Don’t be put off by its brevity, Jenny Offill’s Weather packs a mighty literary punch

Lizzie Benson, the narrator of Jenny Offill’s latest novel Weather, is a failed university student, librarian, surveyor of life and lives, and enthusiastic amateur psychiatrist. She is busily absorbed in managing the everyday: her relationship with husband Ben, a laid-back IT specialist, caring for her worryingly bright son, religion-obsessed mother and recovering addict brother. Yoga. A possible affair. Life.

“I wish you were a real shrink,” my husband says. “Then we’d be rich.”

Then her old University professor and mentor Sylvie, offers her a job on her hugely successful futurologist podcast Hell and High Water.  She has to reply to the emails from across the spectrum of listeners: Left wingers fired up about climate change, far Righters, guns raised over the decline in western civilisation and loss of civil rights. And, increasingly, those drawn irrevocably through the smoke of a burning planet, to the Rapture.

Lizzie’s observations come via brilliant practical self-contained capsules, which, when joined together create a unique, sparkling constellation. A bit like Elon Musk’s Starlink, but without the light pollution.

Some paragraphs, many paragraphs, are plain laugh-out-loud funny. Others are little time bombs, suddenly catching you unawares, paragraphs, even pages, later.
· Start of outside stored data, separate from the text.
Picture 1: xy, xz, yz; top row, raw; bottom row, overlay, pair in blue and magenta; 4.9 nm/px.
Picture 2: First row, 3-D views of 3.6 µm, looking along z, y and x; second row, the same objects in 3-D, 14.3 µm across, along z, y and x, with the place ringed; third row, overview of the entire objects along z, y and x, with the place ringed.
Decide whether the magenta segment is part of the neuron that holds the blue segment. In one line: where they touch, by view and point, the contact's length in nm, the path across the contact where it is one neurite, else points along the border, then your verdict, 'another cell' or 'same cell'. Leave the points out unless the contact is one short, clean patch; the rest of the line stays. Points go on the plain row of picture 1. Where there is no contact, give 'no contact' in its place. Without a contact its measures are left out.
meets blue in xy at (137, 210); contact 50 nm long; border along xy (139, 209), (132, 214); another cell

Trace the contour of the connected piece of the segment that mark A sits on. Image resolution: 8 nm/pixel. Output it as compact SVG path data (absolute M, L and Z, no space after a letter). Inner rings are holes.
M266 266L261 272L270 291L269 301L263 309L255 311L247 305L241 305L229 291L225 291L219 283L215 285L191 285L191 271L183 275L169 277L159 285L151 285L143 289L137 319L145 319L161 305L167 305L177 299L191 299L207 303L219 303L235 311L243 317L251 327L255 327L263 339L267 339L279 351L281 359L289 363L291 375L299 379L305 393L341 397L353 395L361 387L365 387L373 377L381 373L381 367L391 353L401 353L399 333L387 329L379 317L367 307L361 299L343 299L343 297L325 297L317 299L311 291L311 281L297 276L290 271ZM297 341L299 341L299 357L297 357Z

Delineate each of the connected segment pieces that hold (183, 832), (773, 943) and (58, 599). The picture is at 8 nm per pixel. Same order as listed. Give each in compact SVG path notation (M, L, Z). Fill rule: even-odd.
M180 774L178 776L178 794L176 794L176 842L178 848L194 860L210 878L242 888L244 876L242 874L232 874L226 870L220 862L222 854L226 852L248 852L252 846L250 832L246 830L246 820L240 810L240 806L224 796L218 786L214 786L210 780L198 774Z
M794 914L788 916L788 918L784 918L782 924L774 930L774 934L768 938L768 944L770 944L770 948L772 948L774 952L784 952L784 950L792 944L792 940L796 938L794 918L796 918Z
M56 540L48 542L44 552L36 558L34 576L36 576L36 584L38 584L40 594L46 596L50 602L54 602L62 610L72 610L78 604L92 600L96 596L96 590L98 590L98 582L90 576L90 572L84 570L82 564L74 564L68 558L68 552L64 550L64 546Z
It is one of those books you devour in one sitting, then immediately regret your rapacious action, and keep returning to it.

Weather is short, with short paragraphs – even shorter than her much acclaimed debut novel Dept. of Speculation. But do not be put off by its apparent brevity it packs a literary punch far stronger than books many times its length. Offill has created a world so prescient that it makes these strange days in which we currently live, seem normal.

I’m starting to understand why all those people want to go to Mars. The guest today on the show is explaining that many scientists are in a state of barely suppressed panic about the latest data coming in. The previous models were too conservative. Everything is happening much faster than expected. He signs off with a small, borrowed witticism.

 Many of us subscribe to the same sentiment as our colleague Sherwood Rowland. He remarked to his wife one night after coming home: “The work is going well, but it looks like it might be the end of the world.”

 Weather by Jenny Offill is published by Granta. It is shortlisted for the 2020 Women’s Prize for Fiction, the winner of which will be announced on Wednesday September 9th.